When children arrive at hospital with measles, my colleagues and I work carefully to assess them. We cause them pain with lab work, expose them to X-rays and insert intravenous lines (which is a traumatic experience for any young child, in spite of our best efforts). We also have to treat them with antibiotics for the life-threatening secondary bacterial complications that can occur with measles, and while antibiotics have their own risks and potential side effects, such as allergic reactions and the possible development of antibiotic resistance, they also save lives. Some children will require an even higher level of care in an intensive care unit, with even more invasive treatments. Then, for months after their recovery, measles suppresses these children’s immune systems, so we often need to treat additional infections down the road, too.

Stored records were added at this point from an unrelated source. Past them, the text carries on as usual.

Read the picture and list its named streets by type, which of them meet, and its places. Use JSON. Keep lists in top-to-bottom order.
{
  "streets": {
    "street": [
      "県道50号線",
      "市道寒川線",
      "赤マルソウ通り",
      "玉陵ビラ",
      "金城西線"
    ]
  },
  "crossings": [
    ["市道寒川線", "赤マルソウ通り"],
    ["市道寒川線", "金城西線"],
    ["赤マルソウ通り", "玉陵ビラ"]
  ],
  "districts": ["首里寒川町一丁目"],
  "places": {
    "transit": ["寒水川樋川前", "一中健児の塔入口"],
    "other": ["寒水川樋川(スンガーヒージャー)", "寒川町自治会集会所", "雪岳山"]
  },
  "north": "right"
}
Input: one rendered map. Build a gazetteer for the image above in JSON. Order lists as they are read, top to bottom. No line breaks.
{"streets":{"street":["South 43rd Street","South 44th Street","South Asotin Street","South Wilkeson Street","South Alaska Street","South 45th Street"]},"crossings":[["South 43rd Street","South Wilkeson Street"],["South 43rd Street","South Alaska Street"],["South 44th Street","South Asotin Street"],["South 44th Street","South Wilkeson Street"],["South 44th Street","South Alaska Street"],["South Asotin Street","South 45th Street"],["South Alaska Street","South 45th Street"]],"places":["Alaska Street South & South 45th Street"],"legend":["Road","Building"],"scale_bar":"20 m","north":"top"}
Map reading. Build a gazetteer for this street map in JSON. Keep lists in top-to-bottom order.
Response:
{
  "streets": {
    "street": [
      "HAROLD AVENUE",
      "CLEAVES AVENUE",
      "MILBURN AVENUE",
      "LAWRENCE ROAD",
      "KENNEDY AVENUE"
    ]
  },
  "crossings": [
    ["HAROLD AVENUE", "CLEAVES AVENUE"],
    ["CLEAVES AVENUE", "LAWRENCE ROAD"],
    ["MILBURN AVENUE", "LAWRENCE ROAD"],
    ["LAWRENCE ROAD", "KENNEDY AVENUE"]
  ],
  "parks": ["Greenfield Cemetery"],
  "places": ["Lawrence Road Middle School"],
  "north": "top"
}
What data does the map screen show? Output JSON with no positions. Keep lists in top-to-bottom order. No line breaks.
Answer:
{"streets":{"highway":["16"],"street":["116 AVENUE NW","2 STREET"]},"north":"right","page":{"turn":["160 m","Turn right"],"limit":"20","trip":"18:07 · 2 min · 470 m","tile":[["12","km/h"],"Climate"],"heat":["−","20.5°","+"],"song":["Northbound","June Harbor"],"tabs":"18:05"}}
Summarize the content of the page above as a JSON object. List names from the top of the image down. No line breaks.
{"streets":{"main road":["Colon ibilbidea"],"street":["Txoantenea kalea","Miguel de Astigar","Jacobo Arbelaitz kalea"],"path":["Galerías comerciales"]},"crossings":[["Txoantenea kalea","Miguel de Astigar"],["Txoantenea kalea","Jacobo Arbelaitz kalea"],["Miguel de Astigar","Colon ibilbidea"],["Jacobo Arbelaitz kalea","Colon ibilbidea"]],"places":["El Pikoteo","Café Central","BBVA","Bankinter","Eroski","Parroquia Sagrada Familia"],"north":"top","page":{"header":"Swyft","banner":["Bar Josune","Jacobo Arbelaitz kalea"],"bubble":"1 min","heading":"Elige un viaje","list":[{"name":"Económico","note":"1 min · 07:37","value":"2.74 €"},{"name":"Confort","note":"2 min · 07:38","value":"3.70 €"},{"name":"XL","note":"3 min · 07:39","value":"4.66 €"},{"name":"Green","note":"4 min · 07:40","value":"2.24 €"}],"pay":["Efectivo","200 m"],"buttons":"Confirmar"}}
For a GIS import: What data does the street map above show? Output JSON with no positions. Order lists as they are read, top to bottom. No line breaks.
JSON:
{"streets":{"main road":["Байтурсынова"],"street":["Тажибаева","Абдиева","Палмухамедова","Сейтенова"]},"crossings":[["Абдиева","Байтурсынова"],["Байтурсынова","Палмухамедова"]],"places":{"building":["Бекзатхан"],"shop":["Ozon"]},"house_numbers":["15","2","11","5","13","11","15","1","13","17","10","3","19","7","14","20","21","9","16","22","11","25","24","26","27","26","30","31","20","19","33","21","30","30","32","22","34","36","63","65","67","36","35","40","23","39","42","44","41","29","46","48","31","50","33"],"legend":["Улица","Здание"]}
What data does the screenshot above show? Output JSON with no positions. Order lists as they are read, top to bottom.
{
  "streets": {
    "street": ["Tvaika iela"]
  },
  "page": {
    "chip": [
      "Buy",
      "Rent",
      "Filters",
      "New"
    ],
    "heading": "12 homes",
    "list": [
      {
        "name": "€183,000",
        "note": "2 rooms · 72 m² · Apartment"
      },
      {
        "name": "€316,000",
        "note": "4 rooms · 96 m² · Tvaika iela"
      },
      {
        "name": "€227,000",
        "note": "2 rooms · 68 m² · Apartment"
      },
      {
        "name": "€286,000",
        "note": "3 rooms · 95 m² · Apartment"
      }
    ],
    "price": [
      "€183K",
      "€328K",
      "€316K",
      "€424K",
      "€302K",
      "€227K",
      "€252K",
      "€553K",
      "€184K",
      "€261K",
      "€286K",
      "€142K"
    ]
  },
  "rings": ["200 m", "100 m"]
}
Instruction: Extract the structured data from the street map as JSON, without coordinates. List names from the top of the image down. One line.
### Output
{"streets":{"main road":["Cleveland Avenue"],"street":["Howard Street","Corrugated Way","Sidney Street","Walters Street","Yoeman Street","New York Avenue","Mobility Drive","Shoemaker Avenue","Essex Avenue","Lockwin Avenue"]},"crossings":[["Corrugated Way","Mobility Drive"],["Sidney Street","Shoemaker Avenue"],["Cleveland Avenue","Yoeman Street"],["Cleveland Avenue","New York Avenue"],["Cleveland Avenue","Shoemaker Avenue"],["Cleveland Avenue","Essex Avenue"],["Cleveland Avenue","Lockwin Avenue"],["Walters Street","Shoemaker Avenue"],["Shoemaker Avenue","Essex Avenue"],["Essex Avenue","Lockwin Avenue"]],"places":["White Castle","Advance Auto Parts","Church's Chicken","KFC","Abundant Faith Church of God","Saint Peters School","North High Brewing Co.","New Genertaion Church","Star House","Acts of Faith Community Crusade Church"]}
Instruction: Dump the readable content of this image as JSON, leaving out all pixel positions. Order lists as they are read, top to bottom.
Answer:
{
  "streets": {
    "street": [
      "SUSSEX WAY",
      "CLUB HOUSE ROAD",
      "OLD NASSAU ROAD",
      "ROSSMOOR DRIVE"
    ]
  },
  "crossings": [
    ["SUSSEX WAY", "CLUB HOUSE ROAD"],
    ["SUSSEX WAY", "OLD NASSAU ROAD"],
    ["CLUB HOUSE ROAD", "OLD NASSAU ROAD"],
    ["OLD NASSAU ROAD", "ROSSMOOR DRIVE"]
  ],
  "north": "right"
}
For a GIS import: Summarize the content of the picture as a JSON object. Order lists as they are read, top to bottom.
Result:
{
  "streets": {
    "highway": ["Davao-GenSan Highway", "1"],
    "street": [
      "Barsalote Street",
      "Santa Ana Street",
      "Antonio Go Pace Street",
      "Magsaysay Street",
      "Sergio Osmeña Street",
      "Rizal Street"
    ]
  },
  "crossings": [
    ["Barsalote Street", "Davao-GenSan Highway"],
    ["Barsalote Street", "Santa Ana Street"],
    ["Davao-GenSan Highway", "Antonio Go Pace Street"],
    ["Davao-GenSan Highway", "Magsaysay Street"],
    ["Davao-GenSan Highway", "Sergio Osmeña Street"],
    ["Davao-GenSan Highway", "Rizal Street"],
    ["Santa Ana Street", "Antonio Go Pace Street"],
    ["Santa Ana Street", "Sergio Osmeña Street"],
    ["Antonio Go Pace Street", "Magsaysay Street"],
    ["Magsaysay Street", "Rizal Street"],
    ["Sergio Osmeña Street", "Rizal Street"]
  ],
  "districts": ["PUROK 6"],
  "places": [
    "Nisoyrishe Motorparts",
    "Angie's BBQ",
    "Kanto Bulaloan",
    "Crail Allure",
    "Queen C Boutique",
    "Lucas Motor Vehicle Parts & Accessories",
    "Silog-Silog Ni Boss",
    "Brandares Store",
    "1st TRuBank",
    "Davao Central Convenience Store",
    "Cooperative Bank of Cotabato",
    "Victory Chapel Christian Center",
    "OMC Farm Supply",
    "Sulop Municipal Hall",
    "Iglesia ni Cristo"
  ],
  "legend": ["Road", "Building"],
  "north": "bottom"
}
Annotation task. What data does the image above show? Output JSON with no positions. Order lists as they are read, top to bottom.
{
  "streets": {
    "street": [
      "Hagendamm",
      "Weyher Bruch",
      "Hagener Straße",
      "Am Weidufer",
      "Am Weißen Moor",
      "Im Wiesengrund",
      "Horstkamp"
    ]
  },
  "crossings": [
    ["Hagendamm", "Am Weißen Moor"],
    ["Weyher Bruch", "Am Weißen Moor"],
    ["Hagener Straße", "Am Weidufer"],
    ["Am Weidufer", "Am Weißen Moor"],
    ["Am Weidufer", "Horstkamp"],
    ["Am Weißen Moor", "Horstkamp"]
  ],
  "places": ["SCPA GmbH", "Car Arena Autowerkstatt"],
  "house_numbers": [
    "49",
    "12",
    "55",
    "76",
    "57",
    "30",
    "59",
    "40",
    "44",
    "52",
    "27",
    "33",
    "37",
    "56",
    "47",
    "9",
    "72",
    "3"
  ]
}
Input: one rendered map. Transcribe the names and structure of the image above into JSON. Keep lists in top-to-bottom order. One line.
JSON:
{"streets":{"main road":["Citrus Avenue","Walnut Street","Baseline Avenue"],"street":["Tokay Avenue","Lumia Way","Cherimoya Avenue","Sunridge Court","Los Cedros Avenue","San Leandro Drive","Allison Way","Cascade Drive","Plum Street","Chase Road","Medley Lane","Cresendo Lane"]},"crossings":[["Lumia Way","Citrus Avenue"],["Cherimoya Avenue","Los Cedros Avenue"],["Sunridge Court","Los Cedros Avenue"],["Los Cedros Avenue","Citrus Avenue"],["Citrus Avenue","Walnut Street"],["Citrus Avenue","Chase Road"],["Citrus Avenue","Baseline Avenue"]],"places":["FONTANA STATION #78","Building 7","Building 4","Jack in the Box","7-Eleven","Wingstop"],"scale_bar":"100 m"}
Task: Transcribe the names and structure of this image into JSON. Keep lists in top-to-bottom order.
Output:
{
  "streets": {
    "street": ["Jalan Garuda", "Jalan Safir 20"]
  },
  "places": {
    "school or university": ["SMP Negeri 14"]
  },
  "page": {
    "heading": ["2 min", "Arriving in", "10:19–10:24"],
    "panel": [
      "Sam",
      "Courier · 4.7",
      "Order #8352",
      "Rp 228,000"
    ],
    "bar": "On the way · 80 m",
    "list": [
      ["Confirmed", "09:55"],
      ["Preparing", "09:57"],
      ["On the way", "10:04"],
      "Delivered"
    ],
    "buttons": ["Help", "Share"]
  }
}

In all of these encounters, medical professionals shelve our opinions, calling on all of our compassion to provide the best possible care for these children and families. But we are human. Some of us cry inside. And for some, anger is there too, as much as we try to hide it – because this was all preventable.
The mortality statistics for our measles epidemic will show that very few, if any children, have died this year of measles in Ontario. That is because “traditional” health care providers have worked hard not to let that happen. What those statistics won’t measure is the unnecessary suffering that some children will experience, and the emotional and financial costs these families will have to shoulder. They won’t show the very significant burden this has placed on an already exhausted medical system, either.
What has happened to us, as a society, as a community of people? How did we go wrong, that so many now fear and distrust the things that actually prevent suffering and saves lives?
I can’t change the many horrible things that people say about the health care system. But my fellow medical professionals and I can continue to beg parents to vaccinate their children – and work hard, every time, to protect them.